In response to the Omicron outbreak, non-urgent elective surgery requiring an overnight stay was suspended from 10 January 2022 in public hospitals across NSW and resumed in a staged manner in February.

Despite this necessary pause, 38,493 elective surgeries were performed across the state and almost all urgent elective surgeries (99.1 per cent) were performed on time. Public hospitals also performed more than 20,000 emergency surgeries during the quarter, which are not included in the BHI report, but are often the most critical surgical procedures.

"We understand how upsetting it can be having a surgery delayed. NSW Health remains committed to ensuring those procedures that were delayed so that we had the capacity to respond to the challenges presented by the COVID-19 pandemic are performed as soon as possible," Ms Pearce said.

Patients due to receive non-urgent elective surgery who have been impacted by the restrictions are encouraged to seek medical attention should they experience a change in their condition so they can be clinically reviewed and re-prioritised to a more urgent category if required.

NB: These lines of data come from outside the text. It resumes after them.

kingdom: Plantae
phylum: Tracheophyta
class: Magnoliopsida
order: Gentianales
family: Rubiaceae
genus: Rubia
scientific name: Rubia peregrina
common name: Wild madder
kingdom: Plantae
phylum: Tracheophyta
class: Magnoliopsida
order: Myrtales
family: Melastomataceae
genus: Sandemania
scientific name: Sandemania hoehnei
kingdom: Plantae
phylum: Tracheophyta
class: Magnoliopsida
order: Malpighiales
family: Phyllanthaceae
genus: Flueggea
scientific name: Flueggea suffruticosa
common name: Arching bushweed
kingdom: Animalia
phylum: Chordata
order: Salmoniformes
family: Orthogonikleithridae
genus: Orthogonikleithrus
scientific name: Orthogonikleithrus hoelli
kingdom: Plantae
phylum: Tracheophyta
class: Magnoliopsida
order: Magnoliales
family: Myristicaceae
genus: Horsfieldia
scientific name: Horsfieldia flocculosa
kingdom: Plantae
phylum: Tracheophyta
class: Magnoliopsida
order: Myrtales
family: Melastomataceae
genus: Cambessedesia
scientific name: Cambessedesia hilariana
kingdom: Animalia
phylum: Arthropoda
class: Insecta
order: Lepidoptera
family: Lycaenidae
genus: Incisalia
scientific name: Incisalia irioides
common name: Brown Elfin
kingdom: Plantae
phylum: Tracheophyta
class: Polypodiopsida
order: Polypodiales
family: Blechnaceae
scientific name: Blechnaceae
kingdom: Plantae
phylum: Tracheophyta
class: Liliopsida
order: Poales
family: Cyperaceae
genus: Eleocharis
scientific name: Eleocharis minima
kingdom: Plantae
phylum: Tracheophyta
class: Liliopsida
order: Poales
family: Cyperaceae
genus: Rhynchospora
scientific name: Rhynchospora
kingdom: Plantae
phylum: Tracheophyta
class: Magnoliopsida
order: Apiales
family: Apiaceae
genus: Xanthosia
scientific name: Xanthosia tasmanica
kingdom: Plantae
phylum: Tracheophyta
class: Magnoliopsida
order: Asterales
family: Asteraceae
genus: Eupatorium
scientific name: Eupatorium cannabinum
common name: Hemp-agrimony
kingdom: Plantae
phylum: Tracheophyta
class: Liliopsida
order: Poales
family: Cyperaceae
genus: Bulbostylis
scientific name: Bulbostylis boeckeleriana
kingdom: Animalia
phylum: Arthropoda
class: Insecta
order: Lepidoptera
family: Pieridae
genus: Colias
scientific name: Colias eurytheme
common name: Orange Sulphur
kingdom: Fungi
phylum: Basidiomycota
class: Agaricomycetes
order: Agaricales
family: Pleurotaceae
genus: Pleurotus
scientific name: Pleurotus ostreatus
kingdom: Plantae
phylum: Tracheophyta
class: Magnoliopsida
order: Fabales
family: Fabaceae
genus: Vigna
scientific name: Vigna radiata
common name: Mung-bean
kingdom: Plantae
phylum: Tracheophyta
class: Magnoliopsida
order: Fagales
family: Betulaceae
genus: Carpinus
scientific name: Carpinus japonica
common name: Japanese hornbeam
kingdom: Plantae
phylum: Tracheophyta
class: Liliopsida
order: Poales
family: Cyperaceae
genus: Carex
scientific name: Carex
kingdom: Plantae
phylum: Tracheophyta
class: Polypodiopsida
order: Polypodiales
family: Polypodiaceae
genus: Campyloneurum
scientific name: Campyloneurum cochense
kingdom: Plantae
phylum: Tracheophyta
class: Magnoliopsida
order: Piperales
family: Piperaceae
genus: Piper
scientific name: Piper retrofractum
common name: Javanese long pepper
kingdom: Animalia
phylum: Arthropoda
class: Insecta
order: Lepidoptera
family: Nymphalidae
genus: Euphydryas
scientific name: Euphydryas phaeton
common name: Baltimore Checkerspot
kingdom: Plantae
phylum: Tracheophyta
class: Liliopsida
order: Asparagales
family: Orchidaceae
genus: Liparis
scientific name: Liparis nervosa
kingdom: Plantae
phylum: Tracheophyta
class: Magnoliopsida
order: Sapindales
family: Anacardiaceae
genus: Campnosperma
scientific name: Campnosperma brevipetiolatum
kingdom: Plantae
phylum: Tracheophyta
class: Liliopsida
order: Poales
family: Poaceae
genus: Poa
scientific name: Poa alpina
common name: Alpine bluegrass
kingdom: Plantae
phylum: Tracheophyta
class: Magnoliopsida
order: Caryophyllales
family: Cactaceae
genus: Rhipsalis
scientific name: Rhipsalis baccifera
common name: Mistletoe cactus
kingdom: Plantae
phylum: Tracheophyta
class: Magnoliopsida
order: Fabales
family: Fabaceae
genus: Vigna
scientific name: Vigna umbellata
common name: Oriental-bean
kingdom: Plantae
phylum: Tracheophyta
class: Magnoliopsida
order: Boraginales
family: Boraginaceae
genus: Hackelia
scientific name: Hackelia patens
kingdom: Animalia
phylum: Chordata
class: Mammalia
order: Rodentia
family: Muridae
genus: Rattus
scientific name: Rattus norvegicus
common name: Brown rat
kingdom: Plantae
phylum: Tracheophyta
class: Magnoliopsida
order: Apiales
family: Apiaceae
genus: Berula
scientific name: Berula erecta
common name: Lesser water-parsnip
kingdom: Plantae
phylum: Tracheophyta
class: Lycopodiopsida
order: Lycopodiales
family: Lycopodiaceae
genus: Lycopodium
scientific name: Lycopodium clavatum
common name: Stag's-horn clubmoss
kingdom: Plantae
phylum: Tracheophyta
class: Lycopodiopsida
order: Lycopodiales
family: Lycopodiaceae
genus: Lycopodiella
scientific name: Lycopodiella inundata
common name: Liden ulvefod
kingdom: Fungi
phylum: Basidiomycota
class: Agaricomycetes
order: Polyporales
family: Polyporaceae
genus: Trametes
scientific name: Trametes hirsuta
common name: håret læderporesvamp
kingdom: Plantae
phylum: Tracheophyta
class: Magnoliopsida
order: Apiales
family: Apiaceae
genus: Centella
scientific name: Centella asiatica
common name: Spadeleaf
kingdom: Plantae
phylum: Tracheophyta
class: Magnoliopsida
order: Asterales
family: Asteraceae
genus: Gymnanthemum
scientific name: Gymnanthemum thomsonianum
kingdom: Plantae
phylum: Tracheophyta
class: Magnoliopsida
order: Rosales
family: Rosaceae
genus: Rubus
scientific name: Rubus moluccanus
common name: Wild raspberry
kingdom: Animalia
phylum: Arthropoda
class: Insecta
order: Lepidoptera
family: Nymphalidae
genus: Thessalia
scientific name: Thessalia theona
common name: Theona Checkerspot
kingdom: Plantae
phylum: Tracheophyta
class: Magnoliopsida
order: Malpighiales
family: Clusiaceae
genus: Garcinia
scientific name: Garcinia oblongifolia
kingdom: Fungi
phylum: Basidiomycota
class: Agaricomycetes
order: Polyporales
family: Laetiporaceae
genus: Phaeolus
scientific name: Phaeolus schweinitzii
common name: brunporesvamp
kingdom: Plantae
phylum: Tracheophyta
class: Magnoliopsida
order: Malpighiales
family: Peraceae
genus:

In 2020-21 the NSW Government provided an extra $458.5 million to fast-track elective surgeries and $80 million was provided as part of the 2021-22 NSW Budget.

The NSW Government has committed more than $4 billion to the NSW health system to manage the impacts of the COVID-19 pandemic since March 2020.

A record 10,148 full-time equivalent staff will be recruited to hospitals and health services across NSW over four years, as part of the NSW Government's 2022-23 Budget. The $4.5 billion investment includes a $1.76 billion boost for NSW Ambulance to recruit 2,128 new staff and open 30 more stations.